January 13, 2010

Personal Statement:

I never intended to write. Words came trickling down my neck and arms out through my fingers, unbidden. It was the nearest thing to singing I could ever manage. My sister was a writer, too. She died on October 3rd, 2008. I wrote the eulogy. I didn’t write anything else for almost a year. Strange to have one’s life neatly cleaved into a before and after. Strange to have to try so hard at something that used to be so easy. There wasn’t much to be done about it; years like that are going to be hard no matter what you try or think or pretend. After that year was over I up and left Santa Cruz, where I had lived for five years. I moved to tidewater Virginia, where my father’s family has lived and died since the 17th century. I am writing again, about blood that is thicker than water. It isn’t easy, but sometimes I can feel it in my arms and fingers and I know I love it, and have to try, even when it’s hard. I want to return to school to learn how to do this thing I love again, after.

I may have always written, but I believe I learned to write as an undergraduate at UC Santa Cruz. The fiction concentration was small and tightly knit; it taught me focus and drove me to improve. I learned how to pull the right words from the tangle.
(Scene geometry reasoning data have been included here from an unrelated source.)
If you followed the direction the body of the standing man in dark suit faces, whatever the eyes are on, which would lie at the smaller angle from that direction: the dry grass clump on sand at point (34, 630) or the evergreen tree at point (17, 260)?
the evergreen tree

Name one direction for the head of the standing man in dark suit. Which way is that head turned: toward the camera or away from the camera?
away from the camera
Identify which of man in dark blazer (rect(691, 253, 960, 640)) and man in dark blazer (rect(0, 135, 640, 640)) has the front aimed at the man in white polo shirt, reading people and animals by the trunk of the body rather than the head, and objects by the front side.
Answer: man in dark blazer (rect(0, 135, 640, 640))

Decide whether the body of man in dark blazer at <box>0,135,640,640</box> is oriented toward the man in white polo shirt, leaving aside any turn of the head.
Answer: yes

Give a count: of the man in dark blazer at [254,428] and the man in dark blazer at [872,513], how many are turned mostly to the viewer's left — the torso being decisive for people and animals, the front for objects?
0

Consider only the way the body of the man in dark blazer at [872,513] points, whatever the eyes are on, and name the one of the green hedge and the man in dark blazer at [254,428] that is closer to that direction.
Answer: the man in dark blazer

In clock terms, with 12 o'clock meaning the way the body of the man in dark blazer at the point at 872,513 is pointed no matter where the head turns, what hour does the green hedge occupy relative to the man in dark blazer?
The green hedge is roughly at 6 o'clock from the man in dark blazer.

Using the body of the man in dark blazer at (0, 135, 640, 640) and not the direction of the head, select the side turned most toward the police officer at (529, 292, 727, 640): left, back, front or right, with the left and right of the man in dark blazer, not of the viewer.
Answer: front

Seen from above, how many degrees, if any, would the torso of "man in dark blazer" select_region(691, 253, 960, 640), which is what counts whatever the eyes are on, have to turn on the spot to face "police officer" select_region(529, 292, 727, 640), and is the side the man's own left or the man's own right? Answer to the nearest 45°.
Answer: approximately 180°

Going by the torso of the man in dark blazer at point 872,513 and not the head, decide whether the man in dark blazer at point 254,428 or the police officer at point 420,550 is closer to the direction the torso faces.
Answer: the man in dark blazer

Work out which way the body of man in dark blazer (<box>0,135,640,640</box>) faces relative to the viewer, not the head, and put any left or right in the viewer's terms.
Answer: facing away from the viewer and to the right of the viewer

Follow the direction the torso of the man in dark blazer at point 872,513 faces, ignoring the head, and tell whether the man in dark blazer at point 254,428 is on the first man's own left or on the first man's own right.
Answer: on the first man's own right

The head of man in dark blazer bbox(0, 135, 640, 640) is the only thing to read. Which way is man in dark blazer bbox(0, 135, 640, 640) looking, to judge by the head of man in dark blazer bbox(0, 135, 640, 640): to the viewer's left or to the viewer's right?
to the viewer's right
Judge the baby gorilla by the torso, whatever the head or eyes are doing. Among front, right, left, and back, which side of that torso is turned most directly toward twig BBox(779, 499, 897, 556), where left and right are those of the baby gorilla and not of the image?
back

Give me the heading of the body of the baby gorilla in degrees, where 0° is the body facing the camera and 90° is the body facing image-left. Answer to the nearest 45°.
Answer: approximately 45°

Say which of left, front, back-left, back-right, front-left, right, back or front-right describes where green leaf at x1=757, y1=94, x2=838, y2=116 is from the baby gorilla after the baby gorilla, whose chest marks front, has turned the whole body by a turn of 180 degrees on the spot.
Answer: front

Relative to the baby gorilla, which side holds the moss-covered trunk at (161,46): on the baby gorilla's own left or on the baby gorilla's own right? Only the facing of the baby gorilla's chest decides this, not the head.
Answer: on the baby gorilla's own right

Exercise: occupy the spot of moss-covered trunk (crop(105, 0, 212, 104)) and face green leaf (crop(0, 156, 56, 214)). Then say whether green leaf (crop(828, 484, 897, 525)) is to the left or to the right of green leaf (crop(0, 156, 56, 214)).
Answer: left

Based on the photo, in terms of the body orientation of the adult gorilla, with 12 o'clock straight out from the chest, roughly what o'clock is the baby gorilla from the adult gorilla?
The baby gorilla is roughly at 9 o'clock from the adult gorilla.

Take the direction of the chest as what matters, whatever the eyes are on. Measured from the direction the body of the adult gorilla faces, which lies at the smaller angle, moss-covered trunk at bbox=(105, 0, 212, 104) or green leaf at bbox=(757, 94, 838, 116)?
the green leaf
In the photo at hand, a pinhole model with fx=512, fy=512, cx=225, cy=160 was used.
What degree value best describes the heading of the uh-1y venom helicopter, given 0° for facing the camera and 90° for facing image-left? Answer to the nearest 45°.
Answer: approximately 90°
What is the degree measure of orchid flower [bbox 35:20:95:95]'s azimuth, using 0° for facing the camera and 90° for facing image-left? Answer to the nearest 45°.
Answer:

I liked that it was hard. I left with a clear idea of what it is that I write, and want to write. My work is inspired by my childhood’s summers, all spent on an island in the Chesapeake. The forest here hides abandoned houses, salt-worn and broken-windowed. The headstones of my ancestors grace the lawns of my tidewater neighbors. The past’s presence here is tangible, and I write with that in my mind. I write about families—about the ties that stay tied from one generation to the next, through love and turmoil and death. Blood that is thicker than water. I write about sisters, and the knots upon knots that bind them. I write about aging, a thing more apparent in the south than in California, where things tend to reek of newness. I write about death, and what it leaves behind. I am learning what it leaves behind. Life is a more ephemeral thing than I would have imagined. I write to remember and I write about places where memory exists tangibly, not just as photographs, tying people to one another or to a house or to a silly slab of dirt for lifetimes. I write about the true stories people tell until they aren’t anything like the truth anymore—until they are tongue-tangled myths, funny and sad. I write about, and for the sake of, remembrance.

Or I try to. Strange, to feel you have more words than ever jostling around inside of you, but to write so much less. It is how I felt before I went to school, before I knew how to write what I wanted, to tease words from the tangle. I know it could lead me all over the map. In Santa Cruz I studied film, wrote and produced a play, wrote screenplays, and directed short films. I found joy in all, as long as I could write. It all seemed to circle back around and make my fiction stronger. I pursued the same themes, no matter what the medium. I don’t care so much about professional goals now. I want, more, to write for its own sake—to do this thing I love. I crave a workshop and the community of peers it would provide. Deadlines and scribbled critiques and the one person who says, I don’t like this, breaking your heart and making you better. I want it to be hard. I want to write a novel about grief that isn’t stricken, a book about pain that doesn’t leave you hurt. There is a lot to sort through. Writing is different than it was before my sister died. I am still the same person but some days I wake up and it seems like the sun is rising and setting on the wrong side, painting everything in the wrong light. I want to be able to write about that, but I need help to learn.


That is what I ended up sending. I thought it was only fair to share, after the entry I wrote about writing the thing. Luckily, unluckily I managed to get myself to the point where I just didn't care anymore--where it all seemed unimportant. Repetition doesn't suit: another element in the mystery as to how I live here. It had been a long time since I'd attempted to write anything on a deadline, and it was hard, and it made me afraid of what I may not be able to do.

In other news, I am well. I say this because I think it is important to admit. In my life I have often had trouble owning wellness; I was better practiced at being not okay. To be well always seemed boring-more not okay than okay. For the first time in my life I feel proud to be able to say that I am feeling well, and maybe even some kind of happy. I want to hold it. I want to tell everyone I've ever known. Instead I go and watch a romantic comedy at the local cinema (45 minutes away, I'll have you know) and wish to rewrite it so it was actually romantic, or actually a comedy. I wish for the thrill of new love, but stand it. I am willing to wait. It's all so small, it seems. How to tell people what I have spent six months doing.

I have learned to be well by myself, when there is no one else there to pretend for or about.